Charge card helps farmers access the supplies they need

Using oxen, it took husband and wife Dilbhadur and Phampa Thapa an hour and half to plow a small field. The work animals were lashed to a double yoke and driven around, sometimes going over the same field three times to till it properly. Phampa said the chore was slow, and the oxen were expensive to keep fed. But these days, preparing the farm for planting is much easier for the couple, who have four daughters. The family recently purchased a gasoline-powered mini-tilling machine and can now plow the same field in under 10 minutes. The machine quickly chews through the dirt, driving itself forward, as the operator steers from behind using two long handles. “We have to tell the ox to go, go, go! With the mini tiller, we don’t have to do that,” says Phampa with a laugh.
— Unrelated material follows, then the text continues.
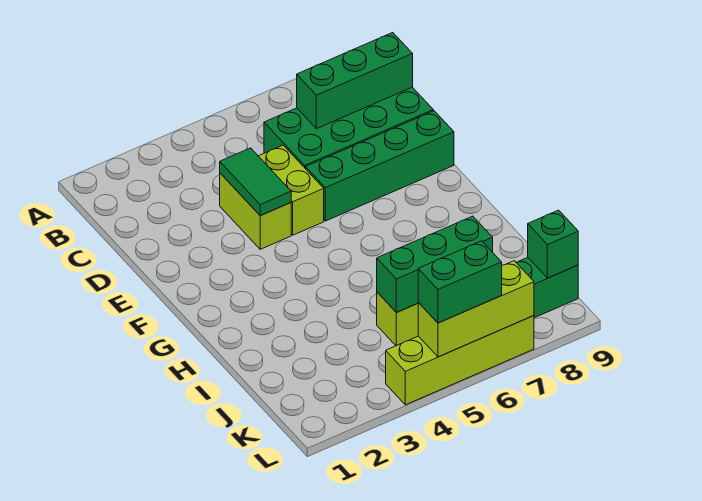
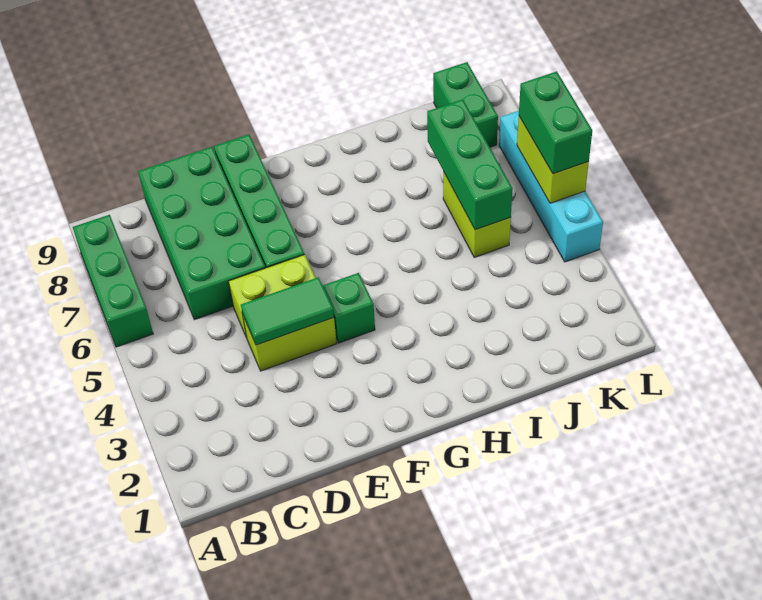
green brick C7:C9 level 2 -> green brick A6:A8 level 1
green brick K9 level 2 -> green brick F4 level 1
lime brick L4:L7 level 1 -> cyan brick L4:L7 level 1
lime brick L5:L7 level 2 -> lime brick L5:L6 level 2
Dilbhadur and Phampa purchased the mini-tiller using a QR-coded, mobile digital card known as a KISAN Card. Under the CSISA project, Nepalis issued with the card could purchase products related to farming, including small machinery from pre-identified vendors. The cards were distributed to women farmers and farmers from marginalized ethnic groups in partnership with Mega Bank, a local women-led financial institution. The cards were meant for farmers with simple mobile phones as the QR codes were scanned by the vendors, sending a code to the phones owned by low-income farmers, providing them digital access to banking, in regions were banks are few, using low cost technology.

Some card holders also took out loans credited to the cards themselves, with interest rates set by the Nepal government's interest rebate scheme of 5 percent and 6 percent for women and men borrowers, respectively. iDE assisted farmers in gathering documents required to take out the loans, as was the case with Dilbhadur and Phampa, a process that took months to complete. As a requirement to get a loan, farmers were also obligated to prepare business plans, and attend training sessions, facilitated by iDE, on bookkeeping, pest management and commercial farming techniques. “iDE explained the procedure on how to apply for the card,” said Phampa. “They also connected us with a distributor to get all the fertilizer and supplies we needed.

"The promotion of agricultural mechanization by the project has reduced the labor burden placed on Nepali families, and particularly women.” - Prajuna KC, iDE Nepal country director

Nepali farmers gather to watch a demonstration of a reaping machine

Supplying machinery reduces need for slow hand labor

On the flat lands, with mountains to the north, a group of Nepali farmers gather to watch the demonstration of a gasoline-powered reaping machine. As brightly dressed women use sickles to cut rice by hand in the next field, the farmers are impressed as a representative from the company that supplies the noisy machine quickly drives its blades through the dry stalks, harvesting the crop in a fraction of the time it takes the women in the adjacent field. “This machine is a good investment because it will reduce your labor costs, increase productivity and save you time, which you can use to do other work,” the representative tells the group, which includes farmers, government officials and staff from nonprofits, who organized the demonstration. Under CSISA, machinery supply companies were engaged to demonstrate and sell both reaping and tilling machines to farmers across western Nepal. The cost of the machines was offset by the government, which provided 50 percent of the funds, while farmers paid the remainder.

To ensure the value chain was sustainable, project staff also facilitated training for local people to work as mechanics, with an emphasis on training women and youth, and particularly returning migrant workers, who were taught how to repair and maintain the machines. “iDE Nepal has supported women farmers from disadvantaged castes and marginalized ethnicities by improving their access and exposure to modern technological innovations, knowledge, and entrepreneurial skills,” says Prajuna KC, iDE Nepal country director. “At the same time, the promotion of agricultural mechanization by the project has reduced the labor burden placed on Nepali families, and particularly women.” She added that CSISA has helped reduce the stigma associated with farming among young people, who have been leaving the sector, by introducing technologies that resonates with them such as machinery and credit cards.